▸ What the exercise asks:
Search the entries below for "sobre". Report each line where it occurs.

▸ Provided data:
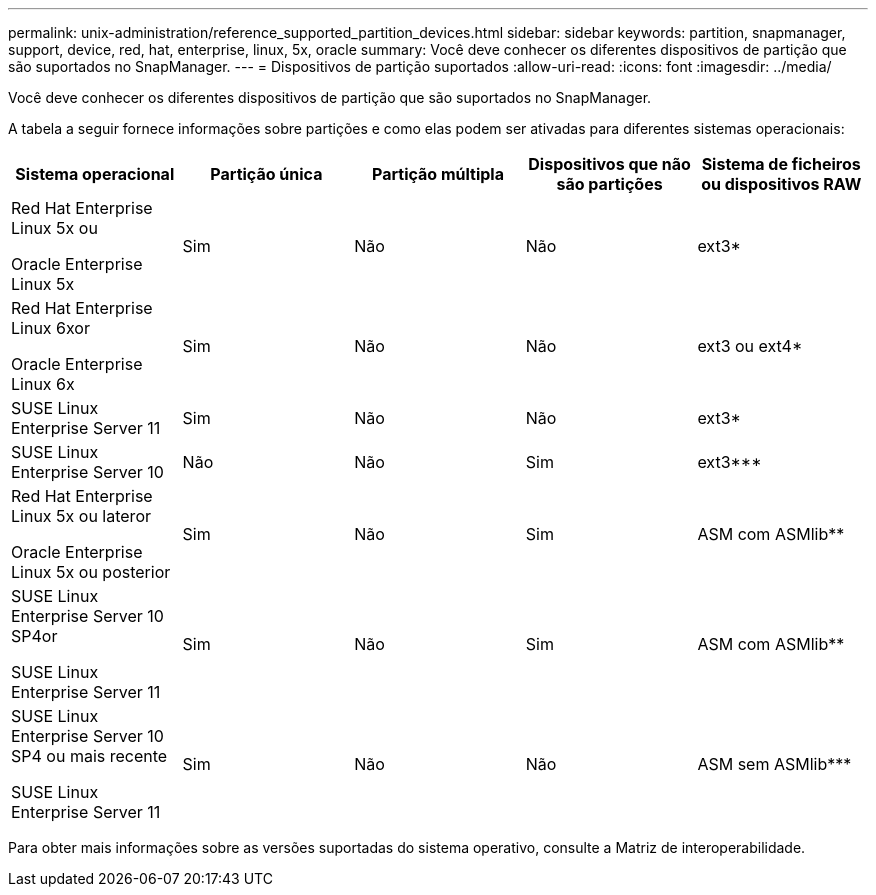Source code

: ---
permalink: unix-administration/reference_supported_partition_devices.html 
sidebar: sidebar 
keywords: partition, snapmanager, support, device, red, hat, enterprise, linux, 5x, oracle 
summary: Você deve conhecer os diferentes dispositivos de partição que são suportados no SnapManager. 
---
= Dispositivos de partição suportados
:allow-uri-read: 
:icons: font
:imagesdir: ../media/


[role="lead"]
Você deve conhecer os diferentes dispositivos de partição que são suportados no SnapManager.

A tabela a seguir fornece informações sobre partições e como elas podem ser ativadas para diferentes sistemas operacionais:

|===
| Sistema operacional | Partição única | Partição múltipla | Dispositivos que não são partições | Sistema de ficheiros ou dispositivos RAW 


 a| 
Red Hat Enterprise Linux 5x ou

Oracle Enterprise Linux 5x
 a| 
Sim
 a| 
Não
 a| 
Não
 a| 
ext3*



 a| 
Red Hat Enterprise Linux 6xor

Oracle Enterprise Linux 6x
 a| 
Sim
 a| 
Não
 a| 
Não
 a| 
ext3 ou ext4*



 a| 
SUSE Linux Enterprise Server 11
 a| 
Sim
 a| 
Não
 a| 
Não
 a| 
ext3*



 a| 
SUSE Linux Enterprise Server 10
 a| 
Não
 a| 
Não
 a| 
Sim
 a| 
ext3***



 a| 
Red Hat Enterprise Linux 5x ou lateror

Oracle Enterprise Linux 5x ou posterior
 a| 
Sim
 a| 
Não
 a| 
Sim
 a| 
ASM com ASMlib**



 a| 
SUSE Linux Enterprise Server 10 SP4or

SUSE Linux Enterprise Server 11
 a| 
Sim
 a| 
Não
 a| 
Sim
 a| 
ASM com ASMlib**



 a| 
SUSE Linux Enterprise Server 10 SP4 ou mais recente

SUSE Linux Enterprise Server 11
 a| 
Sim
 a| 
Não
 a| 
Não
 a| 
ASM sem ASMlib***

|===
Para obter mais informações sobre as versões suportadas do sistema operativo, consulte a Matriz de interoperabilidade.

▸ Answer section:
A tabela a seguir fornece informações sobre partições e como elas podem ser ativadas para diferentes sistemas operacionais:
Para obter mais informações sobre as versões suportadas do sistema operativo, consulte a Matriz de interoperabilidade.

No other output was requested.